Ian and my brother Steve have shown great restraint and decorum regarding the recent complaints regarding Ian’s blog. Well, I got Ian’s approval to use the “F” word, so all you people who have a problem with my brother can Fuck Off. And I mean that in capitals. Seriously? You are taking the time and effort to say a blog is self-involved? I pity you, with the free time on your hands, and particularly feel you all must be simply pathetic to not realize the grace, generosity, talent, goodness and fun in my brother’s writing (and in his life) that you get to witness for free. There are few living writers who can turn a phrase like Ian, and you should count yourselves lucky that you don’t have to pay a dollar a word. Cuz he’s worth far more that that. So get the freak over yourselves, and spend five minutes looking at what your president is doing. Complain about that, voice your opinion about that, but don’t waste precious minutes and brain cells on being concerned with my brother’s wedding tux. His tux, and his wedding, are things I will remember forever for how simply amazing they were. Go stick your head down a hole. You might get more accomplished.

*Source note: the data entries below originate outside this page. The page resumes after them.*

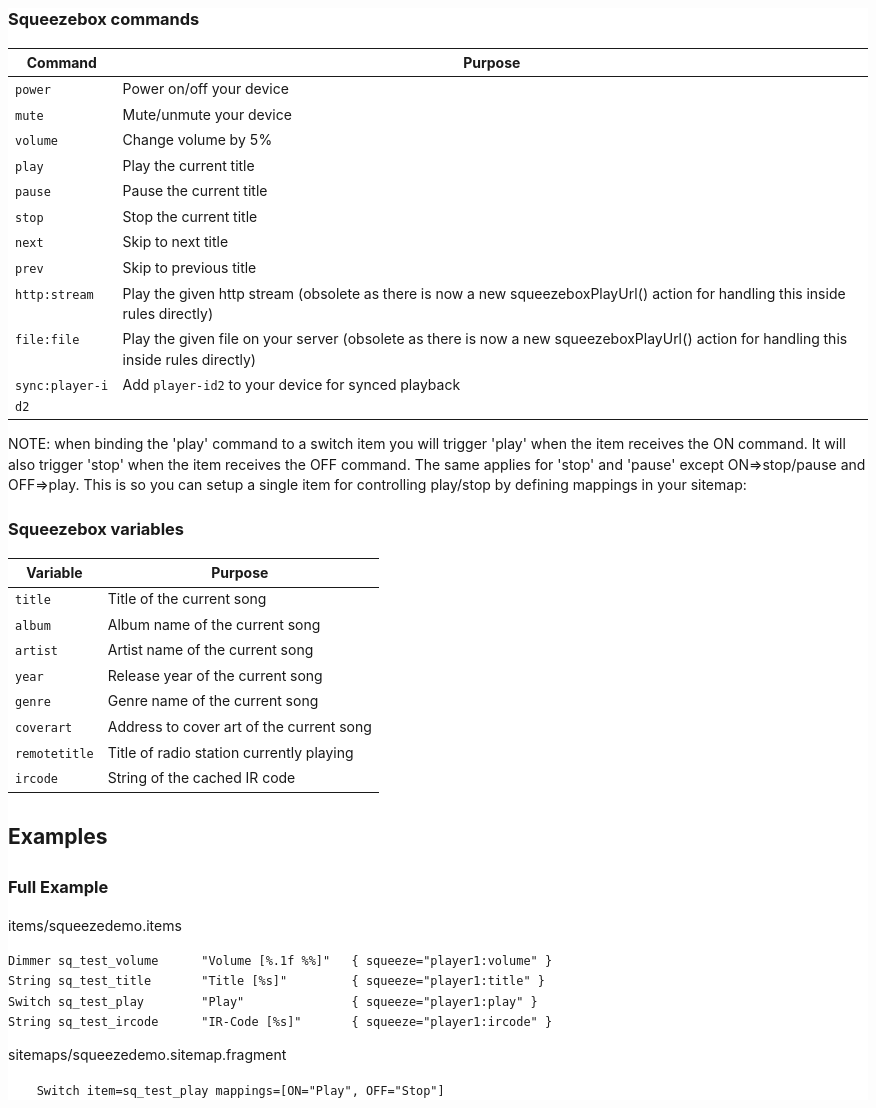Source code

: ### Squeezebox commands

Command           | Purpose
------------------|-------------------------
`power`           | Power on/off your device
`mute`            | Mute/unmute your device
`volume`          | Change volume by 5%
`play`            | Play the current title
`pause`           | Pause the current title
`stop`            | Stop the current title
`next`            | Skip to next title
`prev`            | Skip to previous title
`http:stream`     | Play the given http stream (obsolete as there is now a new squeezeboxPlayUrl() action for handling this inside rules directly)
`file:file`       | Play the given file on your server (obsolete as there is now a new squeezeboxPlayUrl() action for handling this inside rules directly)
`sync:player-id2` | Add `player-id2` to your device for synced playback

NOTE: when binding the 'play' command to a switch item you will trigger 'play' when the item receives the ON command. It will also trigger 'stop' when the item receives the OFF command. The same applies for 'stop' and 'pause' except ON=>stop/pause and OFF=>play. This is so you can setup a single item for controlling play/stop by defining mappings in your sitemap:

### Squeezebox variables

Variable      | Purpose
--------------|--------
`title`       | Title of the current song
`album`       | Album name of the current song
`artist`      | Artist name of the current song
`year`        | Release year of the current song
`genre`       | Genre name of the current song
`coverart`    | Address to cover art of the current song
`remotetitle` | Title of radio station currently playing
`ircode`      | String of the cached IR code

## Examples

### Full Example

items/squeezedemo.items

```
Dimmer sq_test_volume 	   "Volume [%.1f %%]"	{ squeeze="player1:volume" }
String sq_test_title	   "Title [%s]"			{ squeeze="player1:title" }
Switch sq_test_play	   	   "Play"				{ squeeze="player1:play" }
String sq_test_ircode	   "IR-Code [%s]" 		{ squeeze="player1:ircode" }
```

sitemaps/squeezedemo.sitemap.fragment

```
    Switch item=sq_test_play mappings=[ON="Play", OFF="Stop"]
```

Okay. My rant is over. I’m typing from Ian and Tessa’s apartment in Park Slope, where I am taking refuge from a Saturday night party in my own buidling. I’m also half looped from a wine and cheese party. I’ve already raided the Pop Tarts and am about to go abuse the cable TV. Someone else from my family will be writing tomorrow night, and hopefully, someday soon, my brother will return to where he rightfully belongs.